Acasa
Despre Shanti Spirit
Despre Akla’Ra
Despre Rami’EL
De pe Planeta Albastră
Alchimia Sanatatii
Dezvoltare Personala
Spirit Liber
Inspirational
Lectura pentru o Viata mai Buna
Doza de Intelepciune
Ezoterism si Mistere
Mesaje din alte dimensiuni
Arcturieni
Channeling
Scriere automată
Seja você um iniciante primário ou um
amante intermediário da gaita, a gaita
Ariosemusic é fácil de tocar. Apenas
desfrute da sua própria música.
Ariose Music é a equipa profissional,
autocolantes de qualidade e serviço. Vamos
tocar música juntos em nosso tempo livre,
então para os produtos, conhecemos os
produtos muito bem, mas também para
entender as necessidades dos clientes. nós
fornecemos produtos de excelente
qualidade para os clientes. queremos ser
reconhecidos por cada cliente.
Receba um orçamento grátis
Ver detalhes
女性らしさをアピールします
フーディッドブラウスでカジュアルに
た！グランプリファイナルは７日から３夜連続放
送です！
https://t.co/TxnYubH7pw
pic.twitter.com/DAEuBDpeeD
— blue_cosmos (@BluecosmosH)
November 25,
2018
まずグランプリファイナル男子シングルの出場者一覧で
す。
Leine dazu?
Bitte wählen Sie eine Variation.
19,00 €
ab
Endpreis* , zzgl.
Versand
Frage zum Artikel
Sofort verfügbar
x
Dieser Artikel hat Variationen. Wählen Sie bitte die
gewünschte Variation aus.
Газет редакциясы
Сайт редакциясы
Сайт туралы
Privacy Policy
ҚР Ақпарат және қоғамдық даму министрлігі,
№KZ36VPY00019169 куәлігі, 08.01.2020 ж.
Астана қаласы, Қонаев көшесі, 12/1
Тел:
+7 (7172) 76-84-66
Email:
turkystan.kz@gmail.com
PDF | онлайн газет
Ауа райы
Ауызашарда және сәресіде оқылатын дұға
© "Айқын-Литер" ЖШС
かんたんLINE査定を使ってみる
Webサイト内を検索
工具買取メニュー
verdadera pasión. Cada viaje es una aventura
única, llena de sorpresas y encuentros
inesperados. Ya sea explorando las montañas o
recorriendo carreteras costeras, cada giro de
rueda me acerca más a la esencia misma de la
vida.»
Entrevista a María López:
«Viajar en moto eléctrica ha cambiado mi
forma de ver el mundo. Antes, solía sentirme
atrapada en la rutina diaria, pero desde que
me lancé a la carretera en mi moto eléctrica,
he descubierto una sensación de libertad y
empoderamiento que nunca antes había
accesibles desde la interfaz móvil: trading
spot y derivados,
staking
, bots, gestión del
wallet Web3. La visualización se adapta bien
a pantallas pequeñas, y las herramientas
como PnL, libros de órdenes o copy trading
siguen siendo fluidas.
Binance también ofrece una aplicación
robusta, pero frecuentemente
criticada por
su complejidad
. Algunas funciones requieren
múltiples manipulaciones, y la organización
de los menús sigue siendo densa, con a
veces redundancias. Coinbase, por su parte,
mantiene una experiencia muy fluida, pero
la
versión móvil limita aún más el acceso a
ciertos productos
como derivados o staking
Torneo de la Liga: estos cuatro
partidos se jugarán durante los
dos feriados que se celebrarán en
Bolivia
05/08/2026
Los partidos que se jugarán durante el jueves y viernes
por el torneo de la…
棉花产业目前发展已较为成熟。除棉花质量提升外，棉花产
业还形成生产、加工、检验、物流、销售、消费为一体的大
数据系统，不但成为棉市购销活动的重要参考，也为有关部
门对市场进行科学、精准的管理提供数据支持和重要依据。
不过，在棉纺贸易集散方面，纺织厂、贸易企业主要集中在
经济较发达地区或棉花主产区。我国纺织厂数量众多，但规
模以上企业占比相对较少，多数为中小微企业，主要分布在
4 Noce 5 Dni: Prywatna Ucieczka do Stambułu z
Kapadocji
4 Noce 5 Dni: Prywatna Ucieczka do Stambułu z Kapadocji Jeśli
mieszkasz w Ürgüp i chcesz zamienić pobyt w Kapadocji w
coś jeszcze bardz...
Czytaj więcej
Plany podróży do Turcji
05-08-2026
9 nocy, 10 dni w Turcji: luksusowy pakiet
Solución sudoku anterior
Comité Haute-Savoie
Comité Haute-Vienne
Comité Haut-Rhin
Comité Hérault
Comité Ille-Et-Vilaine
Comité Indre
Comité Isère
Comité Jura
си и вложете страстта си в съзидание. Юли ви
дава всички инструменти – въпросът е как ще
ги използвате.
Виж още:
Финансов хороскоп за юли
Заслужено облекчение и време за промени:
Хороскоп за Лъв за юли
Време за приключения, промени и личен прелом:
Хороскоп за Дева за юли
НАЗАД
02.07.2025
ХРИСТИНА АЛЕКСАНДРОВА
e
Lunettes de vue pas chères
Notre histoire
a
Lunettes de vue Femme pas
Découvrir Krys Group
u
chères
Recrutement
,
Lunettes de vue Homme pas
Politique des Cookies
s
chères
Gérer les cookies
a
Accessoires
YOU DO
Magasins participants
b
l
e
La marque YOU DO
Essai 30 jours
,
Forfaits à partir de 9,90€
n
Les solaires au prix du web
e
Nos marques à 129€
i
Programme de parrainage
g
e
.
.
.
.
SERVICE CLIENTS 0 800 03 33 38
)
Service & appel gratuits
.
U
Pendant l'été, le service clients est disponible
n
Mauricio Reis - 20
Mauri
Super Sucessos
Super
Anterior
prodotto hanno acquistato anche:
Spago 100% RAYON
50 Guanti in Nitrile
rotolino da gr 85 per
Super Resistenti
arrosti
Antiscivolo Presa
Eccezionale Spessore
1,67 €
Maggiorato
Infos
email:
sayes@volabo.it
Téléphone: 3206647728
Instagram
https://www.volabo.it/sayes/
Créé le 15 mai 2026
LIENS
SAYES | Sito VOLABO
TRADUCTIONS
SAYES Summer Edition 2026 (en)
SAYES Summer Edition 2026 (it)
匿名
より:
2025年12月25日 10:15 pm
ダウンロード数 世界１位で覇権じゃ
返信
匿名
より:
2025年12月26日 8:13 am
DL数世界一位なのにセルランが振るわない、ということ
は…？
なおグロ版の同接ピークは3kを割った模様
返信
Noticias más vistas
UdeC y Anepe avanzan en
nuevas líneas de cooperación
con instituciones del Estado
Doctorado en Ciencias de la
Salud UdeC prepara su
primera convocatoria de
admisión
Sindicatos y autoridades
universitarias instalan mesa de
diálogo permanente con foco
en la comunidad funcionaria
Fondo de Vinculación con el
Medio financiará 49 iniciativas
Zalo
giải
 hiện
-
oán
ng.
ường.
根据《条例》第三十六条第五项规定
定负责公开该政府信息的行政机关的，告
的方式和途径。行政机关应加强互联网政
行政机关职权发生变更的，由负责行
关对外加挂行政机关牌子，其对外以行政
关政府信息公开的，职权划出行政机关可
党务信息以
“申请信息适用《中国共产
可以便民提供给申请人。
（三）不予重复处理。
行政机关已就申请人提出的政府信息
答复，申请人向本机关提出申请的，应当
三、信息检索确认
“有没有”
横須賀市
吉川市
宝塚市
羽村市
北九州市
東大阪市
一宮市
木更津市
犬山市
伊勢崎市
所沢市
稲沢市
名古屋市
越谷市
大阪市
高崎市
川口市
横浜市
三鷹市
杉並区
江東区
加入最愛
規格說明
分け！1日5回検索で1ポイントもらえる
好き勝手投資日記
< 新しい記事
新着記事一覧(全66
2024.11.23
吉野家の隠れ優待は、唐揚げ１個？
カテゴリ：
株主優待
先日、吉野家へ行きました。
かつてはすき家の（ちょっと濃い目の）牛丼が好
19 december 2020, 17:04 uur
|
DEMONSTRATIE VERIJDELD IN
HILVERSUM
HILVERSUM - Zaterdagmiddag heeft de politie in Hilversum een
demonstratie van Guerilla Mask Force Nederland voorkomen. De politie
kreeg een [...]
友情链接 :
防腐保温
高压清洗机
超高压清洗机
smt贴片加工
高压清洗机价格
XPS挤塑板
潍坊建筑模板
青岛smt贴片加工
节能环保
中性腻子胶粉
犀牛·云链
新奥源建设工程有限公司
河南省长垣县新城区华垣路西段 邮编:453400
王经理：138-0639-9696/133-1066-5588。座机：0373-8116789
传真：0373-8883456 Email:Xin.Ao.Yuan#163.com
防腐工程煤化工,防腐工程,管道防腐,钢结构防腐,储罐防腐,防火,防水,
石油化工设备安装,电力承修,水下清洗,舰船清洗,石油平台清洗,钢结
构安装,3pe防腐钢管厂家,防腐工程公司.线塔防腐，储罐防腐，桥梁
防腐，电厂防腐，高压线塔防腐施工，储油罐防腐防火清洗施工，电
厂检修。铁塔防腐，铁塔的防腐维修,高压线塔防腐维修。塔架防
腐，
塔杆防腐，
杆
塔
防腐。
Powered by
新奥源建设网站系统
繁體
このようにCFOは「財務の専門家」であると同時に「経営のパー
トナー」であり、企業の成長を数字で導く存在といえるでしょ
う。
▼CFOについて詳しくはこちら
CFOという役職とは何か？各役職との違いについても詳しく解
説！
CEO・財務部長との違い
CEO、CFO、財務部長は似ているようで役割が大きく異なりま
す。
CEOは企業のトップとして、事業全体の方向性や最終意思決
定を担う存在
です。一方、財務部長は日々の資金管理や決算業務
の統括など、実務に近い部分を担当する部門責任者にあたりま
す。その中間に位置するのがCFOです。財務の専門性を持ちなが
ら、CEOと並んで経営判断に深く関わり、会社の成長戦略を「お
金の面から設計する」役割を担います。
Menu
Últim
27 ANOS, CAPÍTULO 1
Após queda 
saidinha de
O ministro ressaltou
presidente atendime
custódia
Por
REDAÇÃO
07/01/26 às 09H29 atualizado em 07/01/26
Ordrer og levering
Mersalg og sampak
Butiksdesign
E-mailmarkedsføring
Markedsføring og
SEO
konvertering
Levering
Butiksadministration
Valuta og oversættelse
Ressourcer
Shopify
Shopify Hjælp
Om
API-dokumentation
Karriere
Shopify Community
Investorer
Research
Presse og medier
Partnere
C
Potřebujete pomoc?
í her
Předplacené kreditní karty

_____

▶ WHAT IS BEING ASKED: From the first line of the data above through the line containing "pic.twitter.com/DAEuBDpeeD", repeat each line exactly, and add nothing.

▶ EXERCISE RESULT:
Acasa
Despre Shanti Spirit
Despre Akla’Ra
Despre Rami’EL
De pe Planeta Albastră
Alchimia Sanatatii
Dezvoltare Personala
Spirit Liber
Inspirational
Lectura pentru o Viata mai Buna
Doza de Intelepciune
Ezoterism si Mistere
Mesaje din alte dimensiuni
Arcturieni
Channeling
Scriere automată
Seja você um iniciante primário ou um
amante intermediário da gaita, a gaita
Ariosemusic é fácil de tocar. Apenas
desfrute da sua própria música.
Ariose Music é a equipa profissional,
autocolantes de qualidade e serviço. Vamos
tocar música juntos em nosso tempo livre,
então para os produtos, conhecemos os
produtos muito bem, mas também para
entender as necessidades dos clientes. nós
fornecemos produtos de excelente
qualidade para os clientes. queremos ser
reconhecidos por cada cliente.
Receba um orçamento grátis
Ver detalhes
女性らしさをアピールします
フーディッドブラウスでカジュアルに
た！グランプリファイナルは７日から３夜連続放
送です！
https://t.co/TxnYubH7pw
pic.twitter.com/DAEuBDpeeD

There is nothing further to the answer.